## What needs to be done
Search the entries for the word "required" and copy each line that has it.

## Records provided
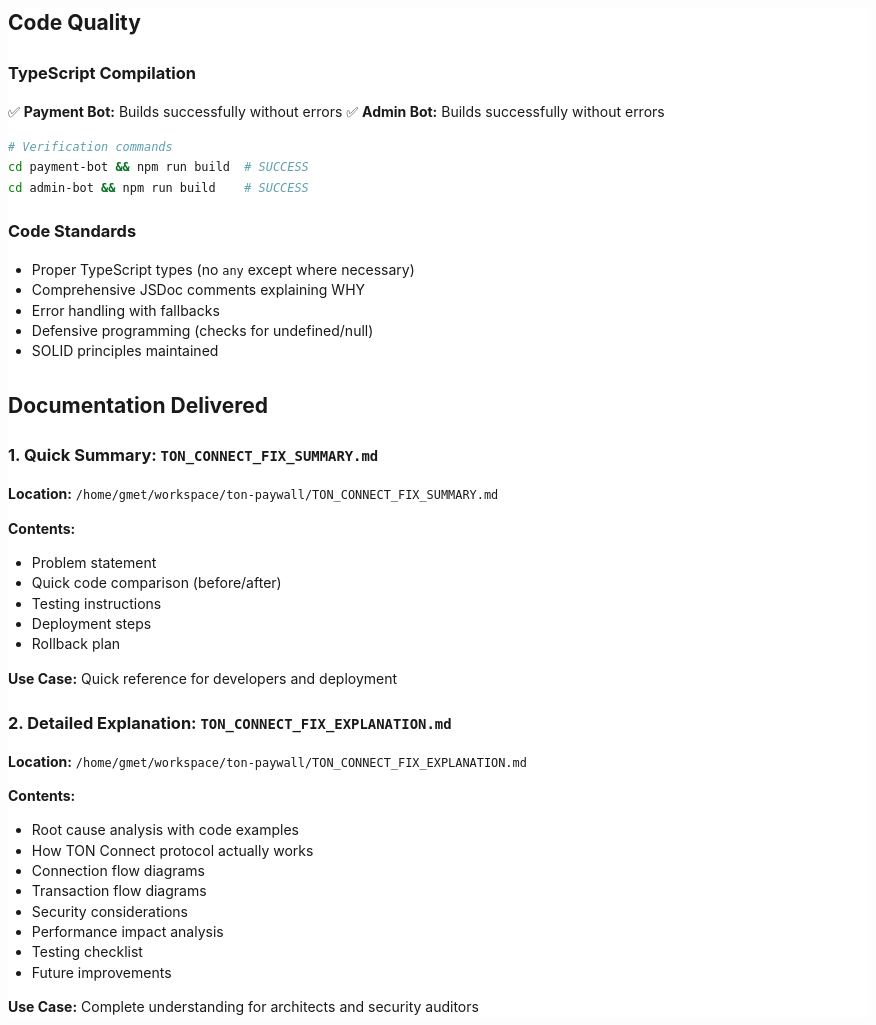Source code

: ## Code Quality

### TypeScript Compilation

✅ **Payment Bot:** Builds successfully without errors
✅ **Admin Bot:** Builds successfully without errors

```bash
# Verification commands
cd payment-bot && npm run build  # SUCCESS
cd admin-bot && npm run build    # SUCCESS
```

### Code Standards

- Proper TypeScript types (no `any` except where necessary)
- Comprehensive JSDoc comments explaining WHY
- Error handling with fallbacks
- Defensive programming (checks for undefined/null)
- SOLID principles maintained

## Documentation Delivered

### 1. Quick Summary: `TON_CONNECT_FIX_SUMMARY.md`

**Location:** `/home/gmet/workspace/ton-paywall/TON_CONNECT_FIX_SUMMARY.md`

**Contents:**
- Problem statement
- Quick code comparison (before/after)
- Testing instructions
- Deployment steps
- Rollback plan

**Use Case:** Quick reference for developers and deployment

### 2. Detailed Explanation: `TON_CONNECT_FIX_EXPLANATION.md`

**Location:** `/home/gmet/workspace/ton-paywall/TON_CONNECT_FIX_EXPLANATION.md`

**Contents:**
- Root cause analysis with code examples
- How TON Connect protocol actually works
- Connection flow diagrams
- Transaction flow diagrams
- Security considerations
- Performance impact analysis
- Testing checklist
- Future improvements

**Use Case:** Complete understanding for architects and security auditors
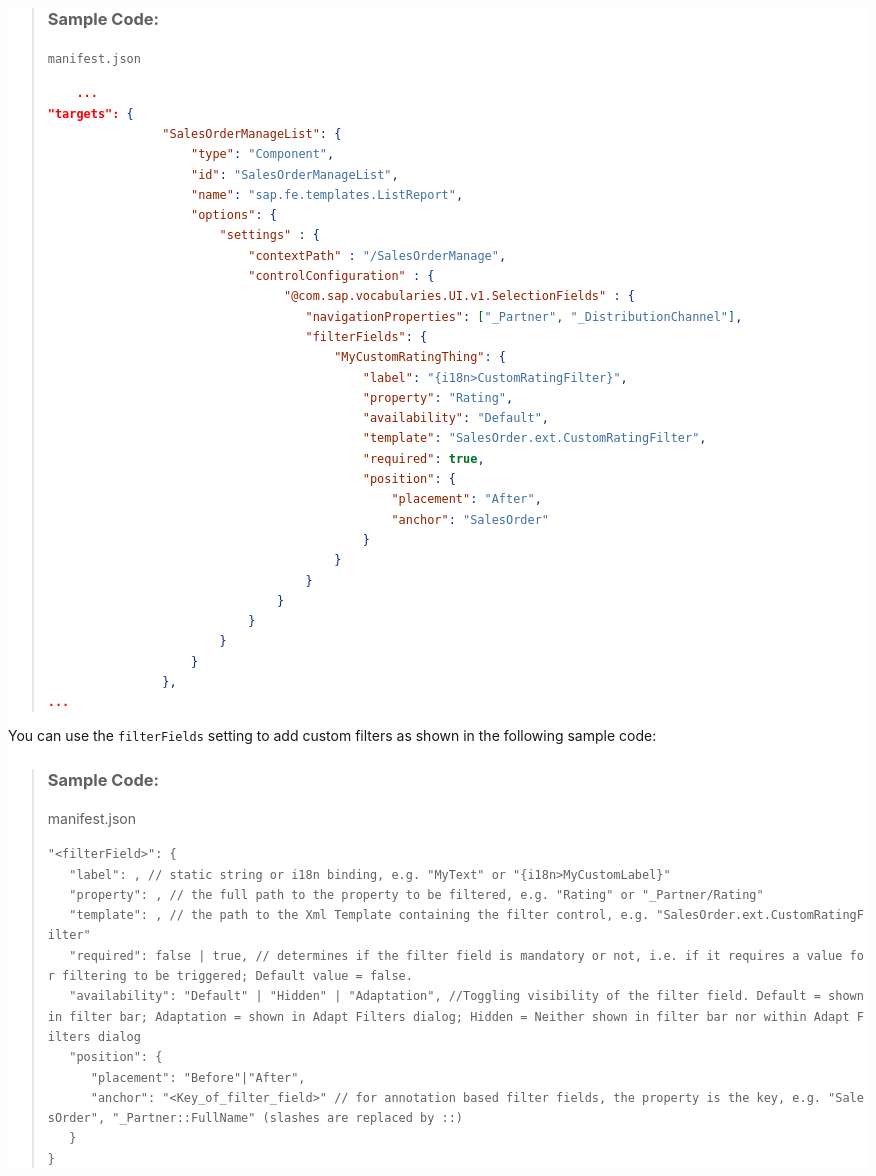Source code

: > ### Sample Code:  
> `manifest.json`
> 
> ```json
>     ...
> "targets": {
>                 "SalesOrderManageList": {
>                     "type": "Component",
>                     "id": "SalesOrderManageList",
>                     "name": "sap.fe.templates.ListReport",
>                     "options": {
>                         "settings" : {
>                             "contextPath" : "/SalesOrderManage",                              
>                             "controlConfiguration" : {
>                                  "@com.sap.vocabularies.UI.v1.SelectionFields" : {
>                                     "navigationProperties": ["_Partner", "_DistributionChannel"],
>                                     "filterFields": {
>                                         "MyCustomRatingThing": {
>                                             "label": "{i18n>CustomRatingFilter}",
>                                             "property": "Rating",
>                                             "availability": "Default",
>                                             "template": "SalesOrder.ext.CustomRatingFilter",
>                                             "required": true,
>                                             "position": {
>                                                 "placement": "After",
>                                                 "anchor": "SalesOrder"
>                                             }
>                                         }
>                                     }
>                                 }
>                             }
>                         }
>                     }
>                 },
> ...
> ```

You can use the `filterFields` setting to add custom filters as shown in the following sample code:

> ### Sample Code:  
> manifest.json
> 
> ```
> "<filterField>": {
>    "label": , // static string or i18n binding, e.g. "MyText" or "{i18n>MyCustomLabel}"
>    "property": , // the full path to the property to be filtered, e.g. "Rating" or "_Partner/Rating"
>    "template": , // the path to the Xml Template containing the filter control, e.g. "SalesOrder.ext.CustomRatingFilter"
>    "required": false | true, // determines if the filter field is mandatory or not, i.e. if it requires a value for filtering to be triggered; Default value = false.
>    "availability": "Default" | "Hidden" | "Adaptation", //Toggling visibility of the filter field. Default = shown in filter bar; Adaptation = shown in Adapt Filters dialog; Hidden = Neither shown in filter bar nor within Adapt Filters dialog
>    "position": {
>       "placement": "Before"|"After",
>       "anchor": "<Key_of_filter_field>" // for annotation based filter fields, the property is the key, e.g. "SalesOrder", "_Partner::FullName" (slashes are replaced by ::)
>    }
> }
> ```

---

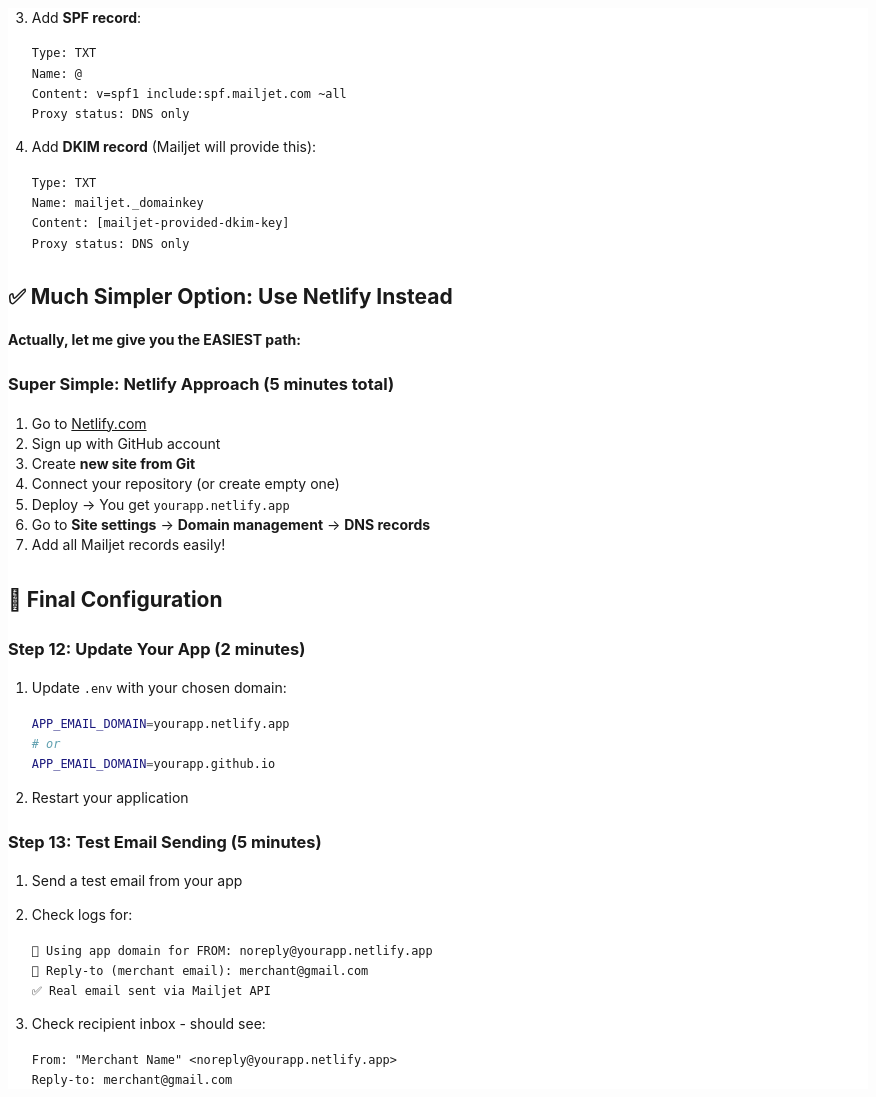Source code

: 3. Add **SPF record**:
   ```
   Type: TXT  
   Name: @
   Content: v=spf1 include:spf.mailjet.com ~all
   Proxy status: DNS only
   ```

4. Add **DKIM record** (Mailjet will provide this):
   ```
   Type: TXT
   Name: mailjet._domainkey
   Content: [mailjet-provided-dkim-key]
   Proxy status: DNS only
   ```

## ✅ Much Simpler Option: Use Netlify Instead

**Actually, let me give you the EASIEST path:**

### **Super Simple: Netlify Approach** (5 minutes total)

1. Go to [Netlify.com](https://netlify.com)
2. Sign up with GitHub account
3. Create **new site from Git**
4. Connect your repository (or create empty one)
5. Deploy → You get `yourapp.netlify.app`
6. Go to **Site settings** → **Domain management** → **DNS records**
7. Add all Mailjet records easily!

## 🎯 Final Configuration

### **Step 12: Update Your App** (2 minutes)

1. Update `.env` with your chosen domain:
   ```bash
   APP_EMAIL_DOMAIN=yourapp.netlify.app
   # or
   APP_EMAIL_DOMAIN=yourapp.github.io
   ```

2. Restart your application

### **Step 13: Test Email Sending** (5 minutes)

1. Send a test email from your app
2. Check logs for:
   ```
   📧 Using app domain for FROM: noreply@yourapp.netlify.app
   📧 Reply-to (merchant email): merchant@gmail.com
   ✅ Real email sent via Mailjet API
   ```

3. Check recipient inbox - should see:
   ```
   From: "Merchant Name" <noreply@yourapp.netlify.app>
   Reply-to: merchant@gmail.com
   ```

## Finished task
>                                             "required": true,
>    "required": false | true, // determines if the filter field is mandatory or not, i.e. if it requires a value for filtering to be triggered; Default value = false.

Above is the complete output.